El debate afortunadamente continuó por estos carriles, comprometiéndose todos a trabajar en conjunto para generar un sistema que mantenga la libertad de opción, pueda ser más solidario y brinde mejores respuestas a todos los afiliados.
En un momento me distraje hablando con el mozo que me traía otro café y cuando levanté la vista, la mesa de al lado estaba vacía. Las sillas estaban todas bien prolijas arrinconadas a la mesa. No quedaban restos de nada que hiciera pensar que había estado ocupada por cuatro personas unos segundos atrás. No entendía como en tan poco tiempo hubieran podido pagar la cuenta, retirarse del bar y que el mozo haya podido acomodar y limpiar todo. Con la duda si todo lo sucedido había sido producto de mi imaginación, me levanté y confundido volví a mi casa.

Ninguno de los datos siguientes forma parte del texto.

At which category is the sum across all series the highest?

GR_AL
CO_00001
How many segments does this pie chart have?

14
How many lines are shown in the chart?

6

A la noche, durante la cena familiar con mi mujer y mis cuatro hijos, donde por suerte hemos podido instalar la norma de dejar todo tipo de celular o pantalla fuera de la mesa, mis hijos varones de 9 y 12 años respectivamente, comentaban que cuando comenzaron a coleccionar figuritas del Mundial, el kiosco del barrio vendía el paquete a $5,50 c/u. Afortunadamente la librería que está a pocos metros del kiosco, comenzó también a vender también pero a $5. Tanto ellos como todos los chicos del barrio empezaron a comprarlas ahí.

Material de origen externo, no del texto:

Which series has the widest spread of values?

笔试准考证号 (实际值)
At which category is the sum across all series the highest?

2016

El kiosco a los pocos días bajó el precio y comenzó a vender también a $5 al igual que la librería, pero este no solo bajó el precio, sino que implementó un nuevo servicio que era vender figuritas sueltas, de modo que podían comprar la que les faltaba en el álbum. Muchos chicos volvieron a comprar al kiosco.
Con su relato, mis hijos volvían a confirmarme las ventajas de la competencia en la economía.

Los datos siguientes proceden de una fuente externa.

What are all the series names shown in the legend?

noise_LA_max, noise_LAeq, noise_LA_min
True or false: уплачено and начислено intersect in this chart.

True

Con un ejemplo sencillo, ratificaban aquello que Adam Smith desarrolló cientos de años atrás con la metáfora de “la mano invisible”, que expresa en economía la capacidad autorreguladora del libre mercado. Hoy sabemos con certeza que esta teoría no funciona en el 100% de la economía y es necesaria la participación del Estado cuando existen monopolios, oligopolios o en bienes y servicios públicos por ejemplo. Sin embargo, también sabemos con certeza que la intervención estatal tampoco nos garantiza el éxito.
Lamentablemente, ha crecido en los últimos años, quienes se empeñan en negar la veracidad de esta “mano invisible” y sus ventajas. Aunque algunos pretenden derogarla, nos seguimos rigiendo por la ley de la oferta y la demanda, le escuché decir una vez a un economista.
Por suerte muchos bienes y servicios que se comercializan en el mercado compiten sanamente y los que ganamos, como en el ejemplo de las figuritas del mundial, somos los usuarios o consumidores.